■ **YOUR OBJECTIVE**
Please reproduce, word for word, the section of the page excerpt below that starts at the words "Thus, the offensive" and stops after "a non-offensive image.".

══ PAGE EXCERPT ══

To arrive at the offensive probability number, a weight may be given to each one of the elements. The weights may then be added together to form the offensive probability number. For example, if the image is surrounded by and is in close proximity to images whose MD5 message digests match with MD5 message digests of known offensive images then on a scale of 1-10, a weight of 8 or 9 may be attributed to this part of the calculation. If the image is a relatively large image (e.g., close to the size or larger than offensive images on the Web page), a weight of between 5 and 9 may be attributed to this calculation. Further, if from the byte comparison, it appears that the image varies little from an offensive image, then a weight of 8 or 9 may be given to this calculation.
Thus, the offensive probability number may be between 21 and 27 (i.e., an average number between 7 and 9). If it is established that an offensive probability number greater than a threshold of 6 indicates an offensive image, then the image may be classified as an offensive image. If the offensive probability number is less than but close to the threshold, then the image may be categorized as indeterminate. As mentioned above, indeterminate images may be sent to a user for classification. If the offensive probability number is a low number (e.g., 1 or 2) then the image may be classified as a non-offensive image.
The MD5 message digest of any image that is classified as an offensive image may be entered into the database where MD5 message digests of offensive images are kept. Likewise, if a database for MD5 message digest of non-offensive images is used, then the MD5 message digest of an image that has been classified as a non-offensive image may be entered in that database. Note that entering MD5 message digests of offensive and/or non-offensive images in their respective database may yield a higher future offensive/non-offensive image classification accuracy. Note further that the Web sites and/or Web pages containing images that have been classified as offensive may be added to the list of offensive Web sites that software companies such as NetNanny, CyberSitter etc. use.
Each stored message digest of an image may have associated therewith a rating. The rating may be used to determine who may access the image. For example, if a parent of a child specifies that the child may not view images having a rating of 6 or higher, then no images having a 6 or higher rating will display when the child is using the system (so long as the child is logged on the system as himself or herself). Therefore, if the child is accessing a Web page having an image whose message digest matches the message digest of a stored image with a rating of 6, the image will not display. In the case where the message digest of the image does not match any of the stored message digests, a probabilistic rating may be computed. To do so, a similar algorithm as the one used to compute the offensive probability number may be used.
Hence, offensive probability numbers are also probabilistic ratings. If, however, a user (i.e., an administrator) assigns a rating to an image, then the rating is a deterministic rating. Probabilistic ratings become deterministic once confirmed by a user.
The invention was described using MD5 as a hash algorithm. However, it should be noted that the invention is not thus restricted. Any other hash algorithm may be used. Specifically, any algorithm that makes it computationally infeasible for two different messages to have the same message digest may be used. For example, Secure Hash Algorithm (SHA), SHA-1, MD2, MDC2, RMD-160 etc. may equally be used. Thus, MD5 was used for illustrative purposes only.
The invention may be implemented on an ISP's server, on a local client machine (i.e., a user's computer system) or on a transparent proxy server such as Squid. (Squid is a full-featured Web proxy cache designed to run on Unix systems.) In the case where the invention is implemented on a local client machine, a head of a household may instantiate the invention to ensure that under-aged children are not exposed to offensive images on the Internet.

═══
══ DATA SHOWN ══

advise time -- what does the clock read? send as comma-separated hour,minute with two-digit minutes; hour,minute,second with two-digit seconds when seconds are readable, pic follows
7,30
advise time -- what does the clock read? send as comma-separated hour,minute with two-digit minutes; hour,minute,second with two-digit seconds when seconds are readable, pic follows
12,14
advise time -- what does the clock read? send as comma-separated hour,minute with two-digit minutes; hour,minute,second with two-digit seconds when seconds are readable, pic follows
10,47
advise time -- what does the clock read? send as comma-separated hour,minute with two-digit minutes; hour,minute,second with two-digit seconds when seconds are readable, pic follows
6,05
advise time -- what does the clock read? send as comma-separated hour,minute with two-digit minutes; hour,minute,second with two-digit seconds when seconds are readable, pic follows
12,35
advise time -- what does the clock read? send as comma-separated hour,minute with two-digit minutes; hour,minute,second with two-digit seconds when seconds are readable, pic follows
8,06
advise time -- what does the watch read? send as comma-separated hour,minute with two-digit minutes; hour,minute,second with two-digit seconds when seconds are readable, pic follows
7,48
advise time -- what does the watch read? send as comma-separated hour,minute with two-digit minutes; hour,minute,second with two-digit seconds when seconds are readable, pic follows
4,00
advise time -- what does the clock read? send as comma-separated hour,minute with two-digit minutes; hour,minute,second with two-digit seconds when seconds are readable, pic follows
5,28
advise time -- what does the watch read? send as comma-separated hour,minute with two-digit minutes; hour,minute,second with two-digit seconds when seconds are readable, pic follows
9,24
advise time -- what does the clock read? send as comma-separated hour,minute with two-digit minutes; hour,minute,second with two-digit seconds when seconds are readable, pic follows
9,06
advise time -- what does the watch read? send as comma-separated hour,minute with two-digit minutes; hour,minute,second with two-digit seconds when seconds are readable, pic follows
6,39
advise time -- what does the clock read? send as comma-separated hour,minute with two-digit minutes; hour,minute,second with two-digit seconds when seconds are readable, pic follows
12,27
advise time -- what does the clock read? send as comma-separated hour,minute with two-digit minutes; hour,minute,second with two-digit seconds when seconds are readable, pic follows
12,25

═══

■ **FINAL ANSWER**
Thus, the offensive probability number may be between 21 and 27 (i.e., an average number between 7 and 9). If it is established that an offensive probability number greater than a threshold of 6 indicates an offensive image, then the image may be classified as an offensive image. If the offensive probability number is less than but close to the threshold, then the image may be categorized as indeterminate. As mentioned above, indeterminate images may be sent to a user for classification. If the offensive probability number is a low number (e.g., 1 or 2) then the image may be classified as a non-offensive image.